基於抽樣的推理:您的基本模型比您想像的更聰明
Reasoning with Sampling: Your Base Model is Smarter Than You Think
October 16, 2025
作者: Aayush Karan, Yilun Du
cs.AI
摘要
前沿推理模型在強化學習(RL)對大型語言模型(LLMs)進行後訓練的驅動下,已在多個學科領域展現出卓越能力。然而,儘管此範式已取得廣泛成功,現有文獻多聚焦於釐清RL訓練過程中湧現、但基礎模型原本不具備的全新行為。本研究從不同角度切入,探討能否在推理階段僅通過純採樣方法,從基礎模型中激發出與RL相當的推理能力。受馬可夫鏈蒙地卡羅(MCMC)技術中從銳化分佈採樣的啟發,我們提出一種利用基礎模型自身似然率的簡潔迭代採樣演算法。實驗顯示,該演算法在多種基礎模型上能顯著提升推理性能,於MATH500、HumanEval、GPQA等多項單次推理任務中接近甚至超越RL後訓練的效果。更重要的是,我們的採樣方法避免了RL後訓練常見的多樣性衰減問題。關鍵在於,本方法無需額外訓練、精選資料集或驗證器,展現出在易驗證領域之外的廣泛應用潛力。
English
Frontier reasoning models have exhibited incredible capabilities across a
wide array of disciplines, driven by posttraining large language models (LLMs)
with reinforcement learning (RL). However, despite the widespread success of
this paradigm, much of the literature has been devoted to disentangling truly
novel behaviors that emerge during RL but are not present in the base models.
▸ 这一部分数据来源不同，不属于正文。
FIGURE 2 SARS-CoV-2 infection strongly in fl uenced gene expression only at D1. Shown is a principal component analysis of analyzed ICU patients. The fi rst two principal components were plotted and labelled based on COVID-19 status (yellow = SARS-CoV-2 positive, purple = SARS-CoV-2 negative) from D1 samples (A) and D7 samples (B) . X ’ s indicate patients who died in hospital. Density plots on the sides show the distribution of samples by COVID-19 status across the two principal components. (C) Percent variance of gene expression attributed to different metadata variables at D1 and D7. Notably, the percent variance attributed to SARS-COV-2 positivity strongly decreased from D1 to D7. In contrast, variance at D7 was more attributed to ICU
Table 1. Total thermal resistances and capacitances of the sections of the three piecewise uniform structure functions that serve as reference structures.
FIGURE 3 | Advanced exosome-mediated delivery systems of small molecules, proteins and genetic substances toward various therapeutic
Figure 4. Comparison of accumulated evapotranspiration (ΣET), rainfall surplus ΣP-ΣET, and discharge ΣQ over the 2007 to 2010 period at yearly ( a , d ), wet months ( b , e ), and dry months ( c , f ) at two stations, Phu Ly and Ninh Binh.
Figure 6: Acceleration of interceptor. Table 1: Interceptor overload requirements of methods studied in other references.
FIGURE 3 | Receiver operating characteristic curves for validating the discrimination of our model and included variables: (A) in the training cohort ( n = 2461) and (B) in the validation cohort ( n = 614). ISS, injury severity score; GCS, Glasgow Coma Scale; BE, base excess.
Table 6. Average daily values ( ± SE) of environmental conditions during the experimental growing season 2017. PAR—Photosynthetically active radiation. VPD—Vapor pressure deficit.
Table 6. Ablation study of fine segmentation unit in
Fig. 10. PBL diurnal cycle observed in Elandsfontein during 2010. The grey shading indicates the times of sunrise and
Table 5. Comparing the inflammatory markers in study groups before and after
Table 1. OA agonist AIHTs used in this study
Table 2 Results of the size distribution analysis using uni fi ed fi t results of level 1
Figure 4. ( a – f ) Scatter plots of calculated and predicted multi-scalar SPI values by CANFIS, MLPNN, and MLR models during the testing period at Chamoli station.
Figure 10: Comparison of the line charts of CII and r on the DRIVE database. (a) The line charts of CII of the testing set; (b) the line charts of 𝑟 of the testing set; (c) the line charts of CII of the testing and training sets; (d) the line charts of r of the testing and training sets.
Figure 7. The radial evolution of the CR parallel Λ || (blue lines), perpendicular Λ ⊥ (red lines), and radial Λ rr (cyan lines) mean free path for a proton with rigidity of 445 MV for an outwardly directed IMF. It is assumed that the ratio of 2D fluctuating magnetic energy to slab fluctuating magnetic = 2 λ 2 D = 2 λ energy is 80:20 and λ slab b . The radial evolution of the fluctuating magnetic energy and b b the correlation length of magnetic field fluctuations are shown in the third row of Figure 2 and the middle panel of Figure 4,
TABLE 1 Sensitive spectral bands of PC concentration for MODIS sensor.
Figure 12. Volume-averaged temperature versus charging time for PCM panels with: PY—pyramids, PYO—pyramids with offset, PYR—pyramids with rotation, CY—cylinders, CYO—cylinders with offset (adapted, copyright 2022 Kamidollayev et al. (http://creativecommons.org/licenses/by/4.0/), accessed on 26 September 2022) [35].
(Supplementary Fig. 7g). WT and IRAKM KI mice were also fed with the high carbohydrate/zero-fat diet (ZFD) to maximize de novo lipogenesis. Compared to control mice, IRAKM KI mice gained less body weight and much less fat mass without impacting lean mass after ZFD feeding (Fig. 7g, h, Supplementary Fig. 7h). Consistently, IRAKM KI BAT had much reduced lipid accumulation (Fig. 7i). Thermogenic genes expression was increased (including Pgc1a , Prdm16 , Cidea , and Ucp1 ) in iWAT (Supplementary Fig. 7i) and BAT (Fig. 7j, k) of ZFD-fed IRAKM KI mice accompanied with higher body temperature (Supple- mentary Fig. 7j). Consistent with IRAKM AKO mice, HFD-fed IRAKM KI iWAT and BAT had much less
In our work, we approach this question from a different angle, instead asking
whether comparable reasoning capabilites can be elicited from base models at
inference time by pure sampling, without any additional training. Inspired by
Markov chain Monte Carlo (MCMC) techniques for sampling from sharpened
distributions, we propose a simple iterative sampling algorithm leveraging the
base models' own likelihoods. Over different base models, we show that our
algorithm offers substantial boosts in reasoning that nearly match and even
outperform those from RL on a wide variety of single-shot tasks, including
MATH500, HumanEval, and GPQA. Moreover, our sampler avoids the collapse in
diversity over multiple samples that is characteristic of RL-posttraining.
Crucially, our method does not require training, curated datasets, or a
verifier, suggesting broad applicability beyond easily verifiable domains.